Policy Impacts

Radical changes to network charging confirmed by Ofgem

Posted on 26 November 2019
By Daniel Hickman
Daniel Hickman
Non-Commodity Forecast and Regulatory Lead

Daniel has more than 13 years’ experience in the energy industry, and has been working at npower Business Solutions for just over a decade. With an impressive 8 years’ experience in network charge forecasting and regulation, he is an expert in his field and uses his solid understanding of dataflow management, non-commodity settlements and revenue leakage to excel in his current role as Non-Commodity Forecast and Regulatory Lead.

Ofgem has at last published its long-awaited decision on changes to the way in which consumers pay for the residual element of transmission and distribution charges, plus revisions to the embedded benefits small generators receive.

While Ofgem’s aim is the make charges fairer to all consumers, the news is not so positive for forward-thinking consumers who’ve invested in on-site generation, battery storage and/or consumption flexibility.

Instead of charges being calculated based on the net volume of power consumed, new methodology will instead introduce fixed charges to both business and domestic consumers.

 

Free webinar to look at impact to business consumers

We will be exploring exactly how these changes are likely to impact large business consumers in our forthcoming Targeted Charging Review (TCR) Explained webinar on 3 December (more details below).

The introduction of these new charges will be staggered, with fixed transmission charges introduced in April 2021, and then fixed distribution charges a year later.

This means that after next winter, if National Grid’s current locational tariff (i.e. the forward-looking element of the bill) stays the same, there will only be very limited Triad-linked incentives for businesses based in the south and east. And in other areas – particularly Scotland and the north – there will be a negative impact for reducing consumption during times of peak national demand.

Fixed charges for TNUoS and DUoS residual

Instead, business consumers will pay:

  • A single set of fixed transmission residual charges for Transmission Network Use of System (TNUoS) payments, and
  • A set of fixed distribution residual charges for Distribution Use of System (DUoS) payments that will vary according to each of the 14 distribution licensed areas

Voltage level to determine cost to consumers

These charges will be calculated according to charging bands defined by a consumer’s voltage level.

An example of how this would work is given below, which Ofgem has provided to illustrate its proposed new charging structure for the North East region.

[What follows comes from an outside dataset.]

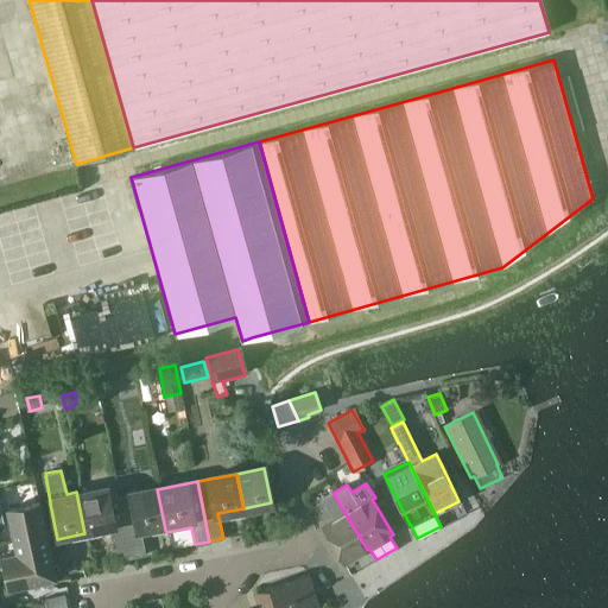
[(105,488),(76,492),(84,533),(111,529),(118,561),(131,558),(119,496),(107,499),(105,488)]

As I’ve mentioned, we’ll be looking in detail about how these charges will be calculated – and the impact to what you will then pay – in our forthcoming Targeted Charging Review (TCR) Explained webinar on Tuesday 3 December at 11am. You can sign up here

One fixed fee for all domestic consumers

For domestic consumers, there will be:

  • A single fixed transmission residual charge, and
  • A single fixed distribution residual charge (although this will be different in each of the 14 Distribution Network Operator regions)

For either charge, there will be no variation based on consumption level or the presence of any on-site generation or battery storage.

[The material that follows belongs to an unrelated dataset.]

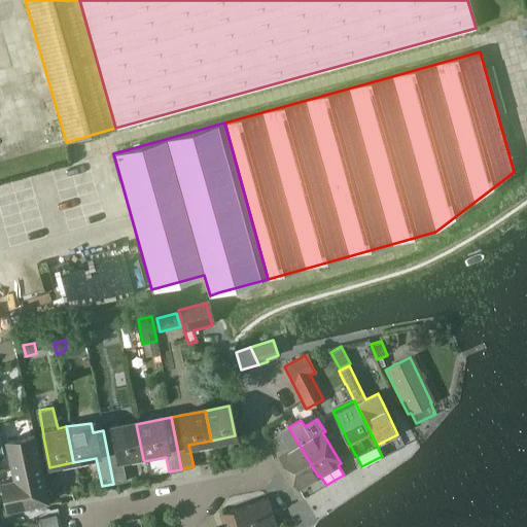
[(125,481),(120,459),(142,454),(136,424),(103,430),(113,484),(125,481)]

Shake up to embedded benefits

As part of its wider Targeted Charging Review, Ofgem has also revised the ‘non-locational’ embedded benefits that small generators can receive.

The changes include:

  • A stop to payments from suppliers to sub-100MW generators for reducing their so-called Transmission Demand Residual payments.
  • Charging balancing services charges for demand on the basis of gross – rather than net – demand at the Grid Supply Point. This means suppliers cannot reduce their liability for balancing services charges by contracting with Smaller Distributed Generators (and exporting on-site generation).

Ofgem’s original proposal was also looking to end the exemptions that sub-100MW generators have from paying generation balancing services charges.

But instead, the regulator has asked National Grid to launch a second Balancing Services Charges Taskforce with the aim of determining who should pay for the charges. This taskforce is due to report its findings early next year.

Forward-looking charges also under review

As you may be aware, Ofgem is also reviewing the forward-looking element of transmission and distribution charges – but this is very much still in the planning stages.

Ofgem’s timeline indicates we can expect further details and a consultation in Summer 2020, and implementation from April 2023. So we will keep you informed.

Recap on residual and forward-looking charges

Finally, in case you want to get clear on how exactly residual and forward-looking charges work, here’s a quick recap:

  • Forward-looking charges reflect how users contribute to future network costs by using networks at a particular time or in a particular location.
  • Residual charges are determined once the forward-looking charges have been calculated, to recover the remaining ‘allowed revenue’ set under price controls agreed by Ofgem to cover the costs of investing in and operating the networks. These residual or ‘top-up’ charges currently account for around 10-15% of a typical electricity bill, but can vary more widely for larger consumers.